As commonly used, necrosis is the gross and histologic correlate of cell death occurring in the setting of irreversible exogenous injury. Necrotic cells are unable to maintain membrane integrity and their contents often leak out. This may elicit inflammation in the surrounding tissue.
The morphologic appearance of necrosis is the result of denaturation of intracellular proteins and enzymatic digestion of the cell.
The enzymes are derived either from the lysosomes of the dead cells themselves, in which case the enzymatic digestion is referred to as autolysis, or from the lysosomes of immigrant leukocytes, during inflammatory reactions.
These processes require hours to develop, and so there would be no detectable changes in cells if, for example, a myocardial infarct caused sudden death. The only telling evidence might be occlusion of a coronary artery.
The earliest histologic evidence of myocardial necrosis does not become manifest until 4 to 12 hours later, but cardiac-specific enzymes and proteins that are released from necrotic muscle can be detected in the blood as early as 2 hours after myocardial cell death.
Morphology
Necrotic cells show increased eosinophilia attributable in part to loss of the normal basophilia imparted by the RNA in the cytoplasm and in part to the increased binding of eosin to denatured intracytoplasmic proteins.
The necrotic cell may have a more glassy homogeneous appearance than that of normal cells, mainly as a result of the loss of glycogen particles. When enzymes have digested the cytoplasmic organelles, the cytoplasm becomes vacuolated and appears moth-eaten. Finally, calcification of the dead cells may occur.
+ + + +
» Check your understanding
• 1. List the changes that the Morphology section of the necrosis passage says necrotic cells may show.
• 2. In the necrosis passage, swap "leukocytes" for "white blood cells" and write out the part that opens with the words "The enzymes are" and closes with "a coronary artery.".

Saved data entries:
+ + + +
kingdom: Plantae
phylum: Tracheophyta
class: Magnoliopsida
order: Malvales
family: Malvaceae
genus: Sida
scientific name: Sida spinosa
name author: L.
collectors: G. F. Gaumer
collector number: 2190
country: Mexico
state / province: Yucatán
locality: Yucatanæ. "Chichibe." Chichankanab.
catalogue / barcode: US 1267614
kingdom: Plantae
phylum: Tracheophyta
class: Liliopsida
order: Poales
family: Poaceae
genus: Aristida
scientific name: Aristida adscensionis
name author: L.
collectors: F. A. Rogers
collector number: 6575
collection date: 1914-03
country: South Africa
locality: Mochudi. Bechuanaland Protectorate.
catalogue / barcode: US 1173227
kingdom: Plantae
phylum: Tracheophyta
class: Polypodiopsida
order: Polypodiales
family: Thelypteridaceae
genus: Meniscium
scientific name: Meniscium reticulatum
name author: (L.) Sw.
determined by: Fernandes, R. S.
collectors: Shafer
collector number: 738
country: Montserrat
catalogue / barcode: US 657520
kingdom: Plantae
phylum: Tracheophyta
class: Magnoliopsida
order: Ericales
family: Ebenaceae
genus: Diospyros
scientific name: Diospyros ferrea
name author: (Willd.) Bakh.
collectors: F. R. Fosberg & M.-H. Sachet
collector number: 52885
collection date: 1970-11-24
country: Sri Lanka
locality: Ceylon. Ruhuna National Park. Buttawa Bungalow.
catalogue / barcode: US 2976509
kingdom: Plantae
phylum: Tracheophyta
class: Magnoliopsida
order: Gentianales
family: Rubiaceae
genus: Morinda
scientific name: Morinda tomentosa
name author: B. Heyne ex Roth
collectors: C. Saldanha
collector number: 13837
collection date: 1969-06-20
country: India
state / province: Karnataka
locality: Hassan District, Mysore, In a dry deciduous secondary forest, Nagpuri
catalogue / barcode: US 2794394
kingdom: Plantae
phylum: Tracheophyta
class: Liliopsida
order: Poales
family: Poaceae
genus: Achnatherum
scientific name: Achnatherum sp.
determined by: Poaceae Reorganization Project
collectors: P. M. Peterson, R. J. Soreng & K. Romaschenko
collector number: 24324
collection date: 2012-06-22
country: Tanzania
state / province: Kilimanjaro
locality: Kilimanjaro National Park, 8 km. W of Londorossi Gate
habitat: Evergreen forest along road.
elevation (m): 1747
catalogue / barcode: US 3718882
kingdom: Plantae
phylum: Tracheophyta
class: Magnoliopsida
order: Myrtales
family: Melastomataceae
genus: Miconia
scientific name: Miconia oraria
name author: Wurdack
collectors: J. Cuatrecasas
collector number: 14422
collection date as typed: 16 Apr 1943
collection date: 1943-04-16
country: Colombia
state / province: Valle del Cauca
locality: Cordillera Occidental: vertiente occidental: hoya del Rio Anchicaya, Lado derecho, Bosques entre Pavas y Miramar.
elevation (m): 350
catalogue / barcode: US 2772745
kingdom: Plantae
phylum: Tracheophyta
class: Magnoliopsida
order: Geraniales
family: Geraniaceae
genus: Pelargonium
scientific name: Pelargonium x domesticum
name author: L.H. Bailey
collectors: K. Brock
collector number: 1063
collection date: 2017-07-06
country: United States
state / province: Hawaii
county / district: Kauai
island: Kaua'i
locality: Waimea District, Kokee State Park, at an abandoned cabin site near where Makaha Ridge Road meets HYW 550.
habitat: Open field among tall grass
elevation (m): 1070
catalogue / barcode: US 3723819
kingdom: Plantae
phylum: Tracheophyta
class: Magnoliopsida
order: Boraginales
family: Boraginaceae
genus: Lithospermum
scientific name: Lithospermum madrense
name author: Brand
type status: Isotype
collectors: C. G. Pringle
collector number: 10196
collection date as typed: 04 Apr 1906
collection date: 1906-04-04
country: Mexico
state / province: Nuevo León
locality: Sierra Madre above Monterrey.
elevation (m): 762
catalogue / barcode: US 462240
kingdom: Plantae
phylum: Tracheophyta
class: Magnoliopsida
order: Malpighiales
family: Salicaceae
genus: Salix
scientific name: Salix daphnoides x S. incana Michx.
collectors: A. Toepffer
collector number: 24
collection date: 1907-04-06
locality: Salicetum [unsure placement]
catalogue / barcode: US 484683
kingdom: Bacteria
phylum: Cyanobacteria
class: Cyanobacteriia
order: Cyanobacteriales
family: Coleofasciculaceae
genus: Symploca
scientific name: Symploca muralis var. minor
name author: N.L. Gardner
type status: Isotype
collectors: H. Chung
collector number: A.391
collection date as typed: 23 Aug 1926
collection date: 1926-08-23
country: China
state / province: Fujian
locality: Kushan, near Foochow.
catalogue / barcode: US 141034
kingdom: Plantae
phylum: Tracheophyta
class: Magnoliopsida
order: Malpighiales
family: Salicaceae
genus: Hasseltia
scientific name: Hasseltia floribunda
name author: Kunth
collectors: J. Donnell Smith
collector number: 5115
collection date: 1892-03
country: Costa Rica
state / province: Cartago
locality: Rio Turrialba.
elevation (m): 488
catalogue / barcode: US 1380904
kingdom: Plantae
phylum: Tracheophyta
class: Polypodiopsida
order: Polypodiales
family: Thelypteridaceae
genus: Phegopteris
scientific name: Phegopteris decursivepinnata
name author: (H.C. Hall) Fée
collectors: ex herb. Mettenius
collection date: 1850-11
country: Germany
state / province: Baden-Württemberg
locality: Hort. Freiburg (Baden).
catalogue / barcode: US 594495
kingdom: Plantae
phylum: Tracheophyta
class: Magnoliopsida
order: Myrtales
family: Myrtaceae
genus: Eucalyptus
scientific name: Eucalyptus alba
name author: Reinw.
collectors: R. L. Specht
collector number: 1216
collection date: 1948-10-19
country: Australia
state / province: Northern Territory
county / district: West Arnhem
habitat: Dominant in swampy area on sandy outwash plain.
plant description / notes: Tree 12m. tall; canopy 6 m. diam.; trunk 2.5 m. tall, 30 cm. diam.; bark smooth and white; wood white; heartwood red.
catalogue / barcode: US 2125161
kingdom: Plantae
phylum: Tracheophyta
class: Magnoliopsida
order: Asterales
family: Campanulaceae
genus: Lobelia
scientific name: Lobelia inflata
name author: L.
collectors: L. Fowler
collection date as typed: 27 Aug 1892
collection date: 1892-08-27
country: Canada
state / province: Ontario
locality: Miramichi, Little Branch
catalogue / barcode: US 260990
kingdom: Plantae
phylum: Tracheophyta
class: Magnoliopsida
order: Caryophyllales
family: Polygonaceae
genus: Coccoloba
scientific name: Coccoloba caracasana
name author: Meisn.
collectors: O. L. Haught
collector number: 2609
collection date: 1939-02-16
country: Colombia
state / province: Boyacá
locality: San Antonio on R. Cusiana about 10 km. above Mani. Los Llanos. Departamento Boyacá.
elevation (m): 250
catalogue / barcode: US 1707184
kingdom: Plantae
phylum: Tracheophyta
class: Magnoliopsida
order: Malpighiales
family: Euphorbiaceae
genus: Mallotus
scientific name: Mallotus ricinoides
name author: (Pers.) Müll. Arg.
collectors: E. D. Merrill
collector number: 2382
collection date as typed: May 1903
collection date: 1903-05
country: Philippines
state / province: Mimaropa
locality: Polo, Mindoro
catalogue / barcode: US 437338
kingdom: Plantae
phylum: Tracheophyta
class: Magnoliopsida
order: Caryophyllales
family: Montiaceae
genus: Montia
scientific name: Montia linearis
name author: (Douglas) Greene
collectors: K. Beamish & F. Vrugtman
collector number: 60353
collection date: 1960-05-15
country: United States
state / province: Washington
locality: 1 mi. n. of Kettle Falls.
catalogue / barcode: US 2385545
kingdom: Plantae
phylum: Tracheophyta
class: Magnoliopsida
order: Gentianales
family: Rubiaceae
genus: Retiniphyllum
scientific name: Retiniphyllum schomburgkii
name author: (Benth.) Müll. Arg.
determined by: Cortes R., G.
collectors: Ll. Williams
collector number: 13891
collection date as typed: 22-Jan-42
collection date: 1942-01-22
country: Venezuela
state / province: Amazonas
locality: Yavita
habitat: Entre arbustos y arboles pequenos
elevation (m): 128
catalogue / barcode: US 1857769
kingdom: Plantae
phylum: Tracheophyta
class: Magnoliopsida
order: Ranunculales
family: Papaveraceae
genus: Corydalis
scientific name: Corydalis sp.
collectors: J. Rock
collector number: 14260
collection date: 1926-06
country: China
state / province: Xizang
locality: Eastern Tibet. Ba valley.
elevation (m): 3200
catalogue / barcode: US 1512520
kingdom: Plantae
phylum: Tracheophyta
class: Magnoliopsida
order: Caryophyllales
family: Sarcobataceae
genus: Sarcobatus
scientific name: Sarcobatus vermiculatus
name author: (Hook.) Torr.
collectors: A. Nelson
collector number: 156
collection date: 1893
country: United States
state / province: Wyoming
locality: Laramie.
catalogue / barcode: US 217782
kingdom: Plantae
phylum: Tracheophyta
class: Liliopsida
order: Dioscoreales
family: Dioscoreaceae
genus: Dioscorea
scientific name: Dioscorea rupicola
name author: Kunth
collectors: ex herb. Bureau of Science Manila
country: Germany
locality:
+ + + +
» Task-by-task outputs
• 1.
- Increased eosinophilia
- A more glassy, homogeneous appearance than normal cells
- Vacuolated, moth-eaten cytoplasm after enzymes digest the organelles
- Calcification of the dead cells

• 2.
The enzymes are derived either from the lysosomes of the dead cells themselves, in which case the enzymatic digestion is referred to as autolysis, or from the lysosomes of immigrant white blood cells, during inflammatory reactions.
These processes require hours to develop, and so there would be no detectable changes in cells if, for example, a myocardial infarct caused sudden death. The only telling evidence might be occlusion of a coronary artery.